> **REQUIREMENT**: Please copy out the material below word for word, leaving the pictures out of your answer.

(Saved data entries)
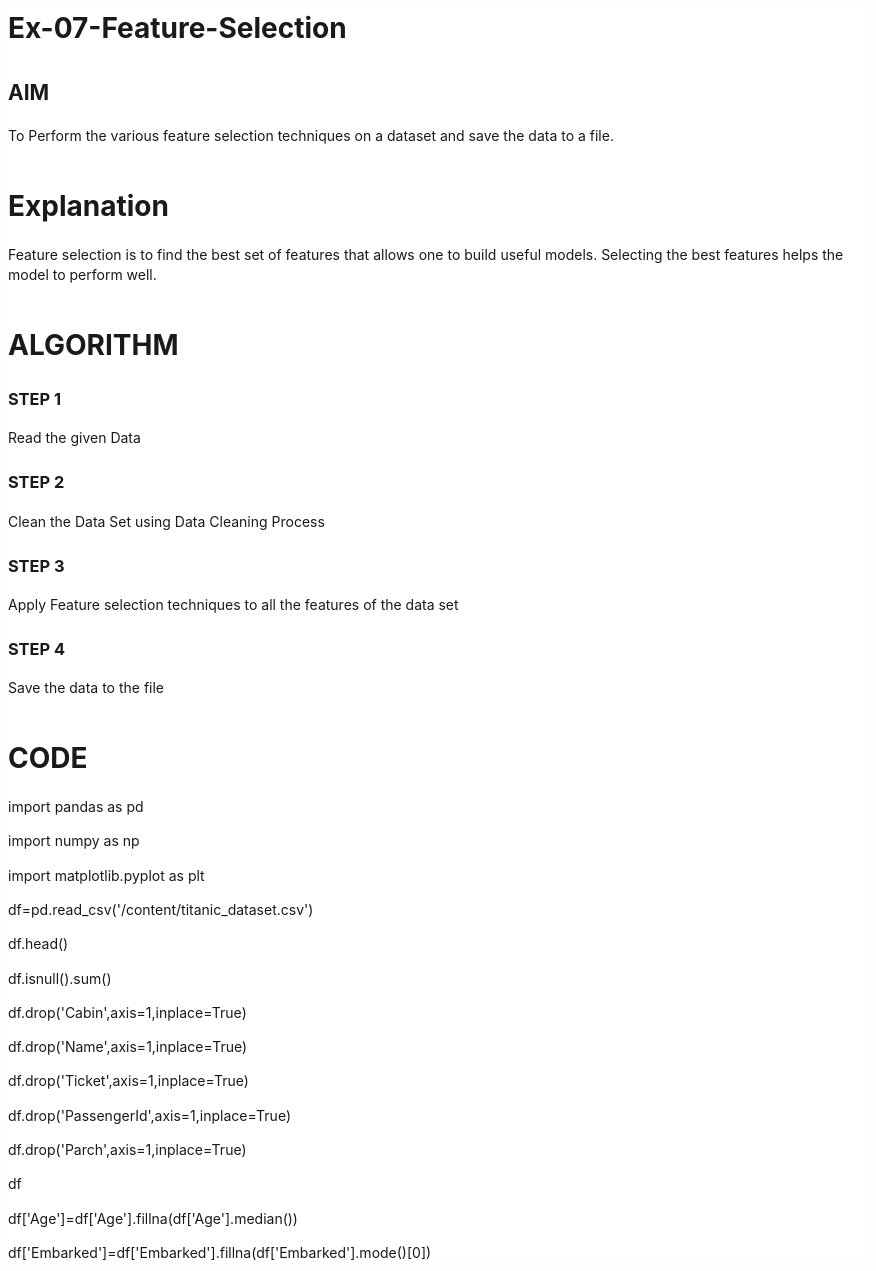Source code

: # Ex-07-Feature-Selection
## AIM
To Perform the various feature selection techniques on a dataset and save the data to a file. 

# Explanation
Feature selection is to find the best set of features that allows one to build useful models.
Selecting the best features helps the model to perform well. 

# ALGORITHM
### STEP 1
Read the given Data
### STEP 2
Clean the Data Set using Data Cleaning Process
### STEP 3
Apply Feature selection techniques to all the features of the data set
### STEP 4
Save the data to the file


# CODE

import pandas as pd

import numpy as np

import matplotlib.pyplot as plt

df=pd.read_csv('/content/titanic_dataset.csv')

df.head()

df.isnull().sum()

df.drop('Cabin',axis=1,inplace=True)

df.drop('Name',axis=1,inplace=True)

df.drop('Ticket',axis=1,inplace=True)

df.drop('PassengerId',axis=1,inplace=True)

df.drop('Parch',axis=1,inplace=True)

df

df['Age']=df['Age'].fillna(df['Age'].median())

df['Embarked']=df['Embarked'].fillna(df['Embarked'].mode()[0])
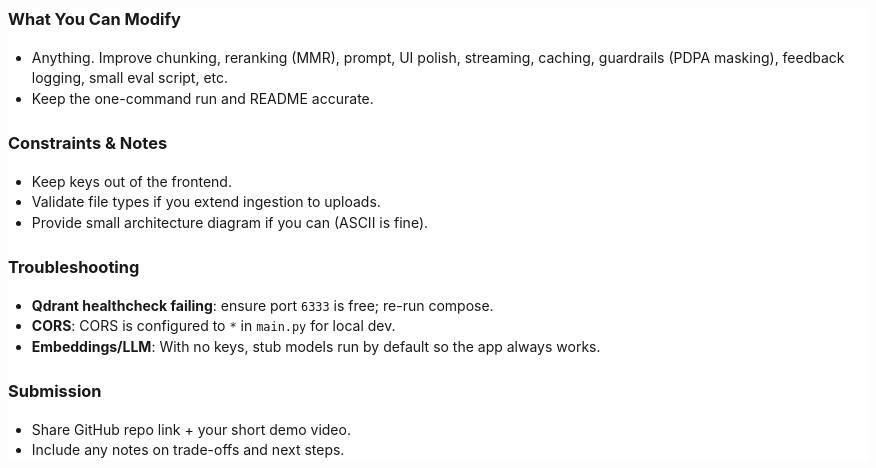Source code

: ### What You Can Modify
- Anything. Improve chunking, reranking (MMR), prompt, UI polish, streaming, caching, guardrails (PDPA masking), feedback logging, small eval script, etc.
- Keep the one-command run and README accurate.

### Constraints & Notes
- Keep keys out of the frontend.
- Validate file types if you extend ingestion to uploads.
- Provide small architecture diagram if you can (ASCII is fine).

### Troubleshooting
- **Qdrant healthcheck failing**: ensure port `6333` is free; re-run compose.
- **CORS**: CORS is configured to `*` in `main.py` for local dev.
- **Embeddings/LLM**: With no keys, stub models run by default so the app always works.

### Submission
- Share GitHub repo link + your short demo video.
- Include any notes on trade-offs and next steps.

> **EXERCISE OUTPUT**:
Source code

: # Ex-07-Feature-Selection
## AIM
To Perform the various feature selection techniques on a dataset and save the data to a file. 

# Explanation
Feature selection is to find the best set of features that allows one to build useful models.
Selecting the best features helps the model to perform well. 

# ALGORITHM
### STEP 1
Read the given Data
### STEP 2
Clean the Data Set using Data Cleaning Process
### STEP 3
Apply Feature selection techniques to all the features of the data set
### STEP 4
Save the data to the file


# CODE

import pandas as pd

import numpy as np

import matplotlib.pyplot as plt

df=pd.read_csv('/content/titanic_dataset.csv')

df.head()

df.isnull().sum()

df.drop('Cabin',axis=1,inplace=True)

df.drop('Name',axis=1,inplace=True)

df.drop('Ticket',axis=1,inplace=True)

df.drop('PassengerId',axis=1,inplace=True)

df.drop('Parch',axis=1,inplace=True)

df

df['Age']=df['Age'].fillna(df['Age'].median())

df['Embarked']=df['Embarked'].fillna(df['Embarked'].mode()[0])
Source code

: ### What You Can Modify
- Anything. Improve chunking, reranking (MMR), prompt, UI polish, streaming, caching, guardrails (PDPA masking), feedback logging, small eval script, etc.
- Keep the one-command run and README accurate.

### Constraints & Notes
- Keep keys out of the frontend.
- Validate file types if you extend ingestion to uploads.
- Provide small architecture diagram if you can (ASCII is fine).

### Troubleshooting
- **Qdrant healthcheck failing**: ensure port `6333` is free; re-run compose.
- **CORS**: CORS is configured to `*` in `main.py` for local dev.
- **Embeddings/LLM**: With no keys, stub models run by default so the app always works.

### Submission
- Share GitHub repo link + your short demo video.
- Include any notes on trade-offs and next steps.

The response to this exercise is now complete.